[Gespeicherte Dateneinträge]

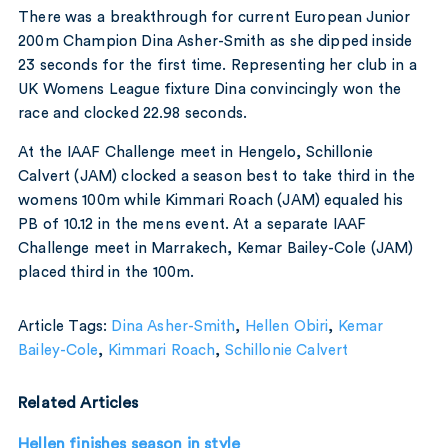
There was a breakthrough for current European Junior
200m Champion Dina Asher-Smith as she dipped inside
23 seconds for the first time. Representing her club in a
UK Womens League fixture Dina convincingly won the
race and clocked 22.98 seconds.
At the IAAF Challenge meet in Hengelo, Schillonie
Calvert (JAM) clocked a season best to take third in the
womens 100m while Kimmari Roach (JAM) equaled his
PB of 10.12 in the mens event. At a separate IAAF
Challenge meet in Marrakech, Kemar Bailey-Cole (JAM)
placed third in the 100m.
Article Tags:
Dina Asher-Smith
,
Hellen Obiri
,
Kemar
Bailey-Cole
,
Kimmari Roach
,
Schillonie Calvert
Related Articles
Hellen finishes season in style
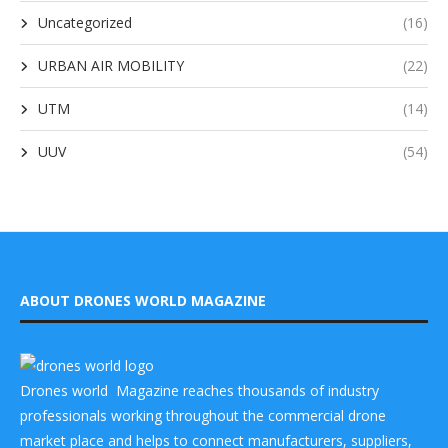
Uncategorized
(16)
URBAN AIR MOBILITY
(22)
UTM
(14)
UUV
(54)
ABOUT DRONES WORLD MAGAZINE
Drones world Magazine reaches thousands of industry
professionals working throughout the commercial drone
market place and helps to connect manufacturers, suppliers,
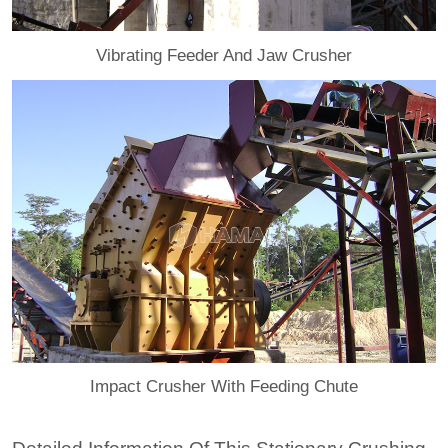
Vibrating Feeder And Jaw Crusher
Impact Crusher With Feeding Chute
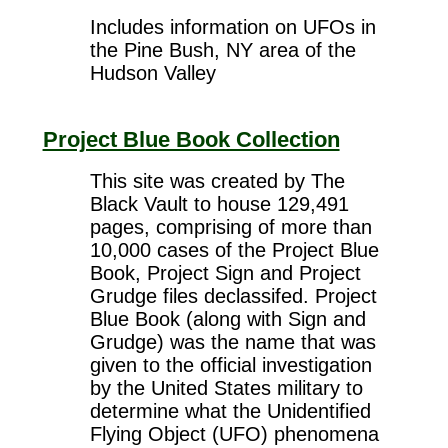
Includes information on UFOs in
the Pine Bush, NY area of the
Hudson Valley
Project Blue Book Collection
This site was created by The
Black Vault to house 129,491
pages, comprising of more than
10,000 cases of the Project Blue
Book, Project Sign and Project
Grudge files declassifed. Project
Blue Book (along with Sign and
Grudge) was the name that was
given to the official investigation
by the United States military to
determine what the Unidentified
Flying Object (UFO) phenomena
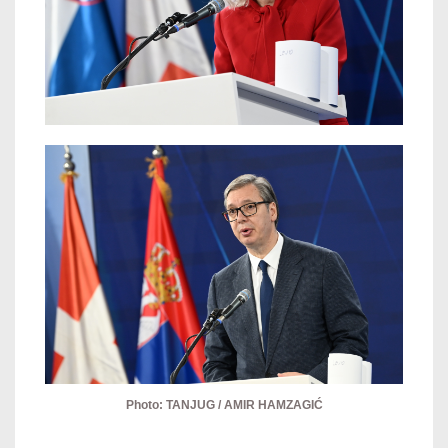
Photo: TANJUG / AMIR HAMZAGIĆ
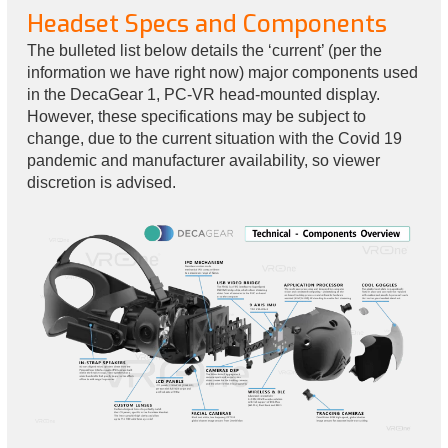
Headset Specs and Components
The bulleted list below details the ‘current’ (per the
information we have right now) major components used
in the DecaGear 1, PC-VR head-mounted display.
However, these specifications may be subject to
change, due to the current situation with the Covid 19
pandemic and manufacturer availability, so viewer
discretion is advised.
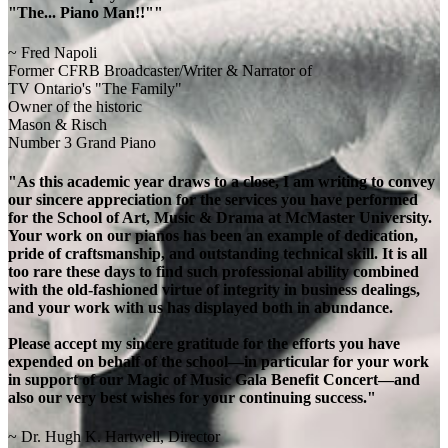
"The... Piano Man!!""
~ Fred Napoli
Former CFRB Broadcaster/Writer & Narrator of
TV Ontario's "The Family"
Owner of the historic
Mason & Risch
Number 3 Grand Piano
"As this academic year draws to a close, I am writing to convey
our sincere appreciation for the services you have performed
for the School of Art, Music & Drama at McMaster University.
Your work on our pianos has been an example of dedication,
pride of craftsmanship, and outstanding technical skill. It is all
too rare these days to find such professional ability combined
with the old-fashioned virtue of integrity in business dealings,
and your work with us has displayed both in abundance.
Please accept my sincere gratitude for the efforts you have
expended on behalf of the school—in particular for your work
in support of our Magic of Music Gala Benefit Concert—and
also our very best wishes for your continuing success."
~ Dr. Hugh K. Hartwell, Director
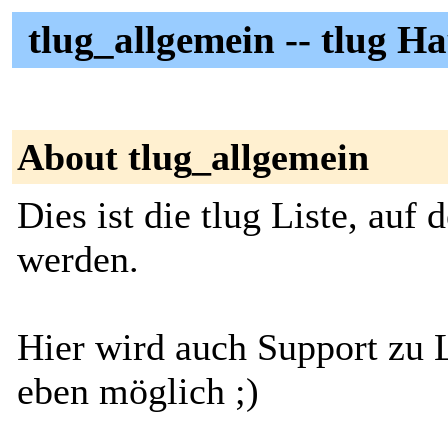
tlug_allgemein -- tlug Ha
About tlug_allgemein
Dies ist die tlug Liste, auf
werden.
Hier wird auch Support zu 
eben möglich ;)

**Details zur Aufgabe**
Wandeln Sie die Zeilen aller Einträge oben in eine nummerierte Liste um und lassen Sie leere Zeilen weg. Die Bilder sollen in der Antwort nicht vorkommen.

**Ergebnis der Übung**
1. There was a breakthrough for current European Junior
2. 200m Champion Dina Asher-Smith as she dipped inside
3. 23 seconds for the first time. Representing her club in a
4. UK Womens League fixture Dina convincingly won the
5. race and clocked 22.98 seconds.
6. At the IAAF Challenge meet in Hengelo, Schillonie
7. Calvert (JAM) clocked a season best to take third in the
8. womens 100m while Kimmari Roach (JAM) equaled his
9. PB of 10.12 in the mens event. At a separate IAAF
10. Challenge meet in Marrakech, Kemar Bailey-Cole (JAM)
11. placed third in the 100m.
12. Article Tags:
13. Dina Asher-Smith
14. ,
15. Hellen Obiri
16. ,
17. Kemar
18. Bailey-Cole
19. ,
20. Kimmari Roach
21. ,
22. Schillonie Calvert
23. Related Articles
24. Hellen finishes season in style
25. Uncategorized
26. (16)
27. URBAN AIR MOBILITY
28. (22)
29. UTM
30. (14)
31. UUV
32. (54)
33. ABOUT DRONES WORLD MAGAZINE
34. Drones world Magazine reaches thousands of industry
35. professionals working throughout the commercial drone
36. market place and helps to connect manufacturers, suppliers,
37. Vibrating Feeder And Jaw Crusher
38. Impact Crusher With Feeding Chute
39. Includes information on UFOs in
40. the Pine Bush, NY area of the
41. Hudson Valley
42. Project Blue Book Collection
43. This site was created by The
44. Black Vault to house 129,491
45. pages, comprising of more than
46. 10,000 cases of the Project Blue
47. Book, Project Sign and Project
48. Grudge files declassifed. Project
49. Blue Book (along with Sign and
50. Grudge) was the name that was
51. given to the official investigation
52. by the United States military to
53. determine what the Unidentified
54. Flying Object (UFO) phenomena
55. Photo: TANJUG / AMIR HAMZAGIĆ
56. Headset Specs and Components
57. The bulleted list below details the ‘current’ (per the
58. information we have right now) major components used
59. in the DecaGear 1, PC-VR head-mounted display.
60. However, these specifications may be subject to
61. change, due to the current situation with the Covid 19
62. pandemic and manufacturer availability, so viewer
63. discretion is advised.
64. "The... Piano Man!!""
65. ~ Fred Napoli
66. Former CFRB Broadcaster/Writer & Narrator of
67. TV Ontario's "The Family"
68. Owner of the historic
69. Mason & Risch
70. Number 3 Grand Piano
71. "As this academic year draws to a close, I am writing to convey
72. our sincere appreciation for the services you have performed
73. for the School of Art, Music & Drama at McMaster University.
74. Your work on our pianos has been an example of dedication,
75. pride of craftsmanship, and outstanding technical skill. It is all
76. too rare these days to find such professional ability combined
77. with the old-fashioned virtue of integrity in business dealings,
78. and your work with us has displayed both in abundance.
79. Please accept my sincere gratitude for the efforts you have
80. expended on behalf of the school—in particular for your work
81. in support of our Magic of Music Gala Benefit Concert—and
82. also our very best wishes for your continuing success."
83. ~ Dr. Hugh K. Hartwell, Director
84. tlug_allgemein -- tlug Ha
85. About tlug_allgemein
86. Dies ist die tlug Liste, auf
87. werden.
88. Hier wird auch Support zu 
89. eben möglich ;)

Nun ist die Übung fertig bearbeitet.